そういえば、タイタニックという映画がありました。昨日もテレビでやっていたようです。結末は主人公が冷たい氷の海で死んで、女性が助かり90歳くらいまで生きるんです。最後のシーンですが、女性が夢を見るんです。深い、深い底に朽ち果てたタイタニックが沈んでいます。ところが、みるみるうちに新しくよみがえり、豪華な船室に戻りました。死んだはずの、船長とか機関士、大勢の人たちがニコニコしています。階段を上ると、なんとジャックが振り向きざま手を差し伸べ、二人は再会できるんです。それは彼女の夢の中の出来事でした。しかし、クリスチャンの場合は夢でも幻でもありません。死んだはずの両親、子ども、そして懐かしい友人と再会できるんです。今私たちは、亀有教会でこうやって楽しく交わっています。でも、この先、だれかが死に、私が死に、あなたも死にます。この先、お葬式をなんべんやるでしょう。なんべんお別れを言って、そして涙することでしょう。でも、そんなこと関係ありません。御国で再会できるのです。若々しい姿で、完全な姿で、永遠にです。私も今年は、私を信仰に導いてくれた増田さんが天に召されました。そのあとすぐに、ニューライフの井沢さんがバイク事故で召されました。彼は私と同じ年で、ニューライフの歌で私は献身を決意したのです。増田さんの奥さんも、井沢さんの奥さんも淋しいだろうなーと思います。もしかしたら、悲しみからまだ立ち直っていないかもしれません。でも、究極的には、御国で再会できるのです。「あなた一人いいところへ行って、ずるい!」「ごめん、ごめん、悪かった」。なんか、そういう会話が想像できます。みなさんの、中にも御国で再会できる、親しい人が何人もいるんじゃないでしょうか。

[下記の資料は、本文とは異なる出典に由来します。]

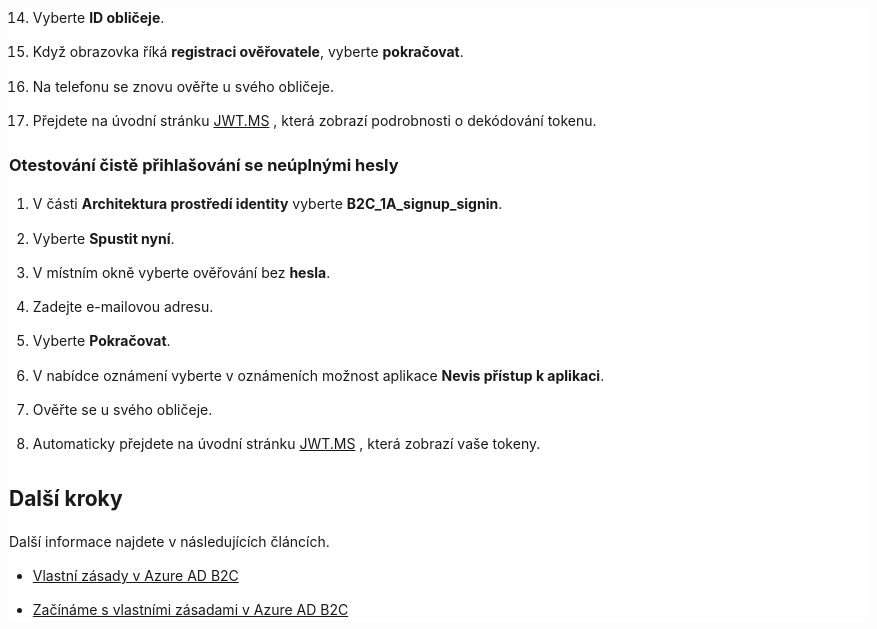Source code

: 14. Vyberte **ID obličeje**.

15. Když obrazovka říká **registraci ověřovatele**, vyberte **pokračovat**.

16. Na telefonu se znovu ověřte u svého obličeje.

17. Přejdete na úvodní stránku [JWT.MS](https://jwt.ms) , která zobrazí podrobnosti o dekódování tokenu.

### <a name="test-the-pure-passwordless-sign-in"></a>Otestování čistě přihlašování se neúplnými hesly

1. V části **Architektura prostředí identity** vyberte **B2C_1A_signup_signin**.

2. Vyberte **Spustit nyní**.

3. V místním okně vyberte ověřování bez **hesla**.

4. Zadejte e-mailovou adresu.

5. Vyberte **Pokračovat**.

6. V nabídce oznámení vyberte v oznámeních možnost aplikace **Nevis přístup k aplikaci**.

7. Ověřte se u svého obličeje.

8. Automaticky přejdete na úvodní stránku [JWT.MS](https://jwt.ms) , která zobrazí vaše tokeny.

## <a name="next-steps"></a>Další kroky

Další informace najdete v následujících článcích.

- [Vlastní zásady v Azure AD B2C](./custom-policy-overview.md)

- [Začínáme s vlastními zásadami v Azure AD B2C](tutorial-create-user-flows.md?pivots=b2c-custom-policy)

私はここで、「それではキリストを信じていない人たちはどうなるんですか?地獄に行くのですか?」という質問に答えるつもりはありません。地獄とは元来、サタンのために作られたものなんです。そして本来、罪を犯したすべての人が滅びに行くことになっていたのです。ところが、神様はキリストを信じる者が滅びないで、永遠の命を得る道を1つだけ与えたのです。本来、滅びに行く運命の人だったのに、救われるとは何と言う特権でしょう。神様は愛の神様だから、キリストを信じる者が滅びないで、永遠の命を得られる道を設けられたのです。1つだけ確かなことがあります。キリストを信じる者は滅びないで、復活にあずかることができるということです。私たちの人生のゴールはどこでしょうか。途中いろんなことがあるかもしれませんが、ゴールは復活です。御国において神様と親しい友と永遠に暮らすことです。アーメン。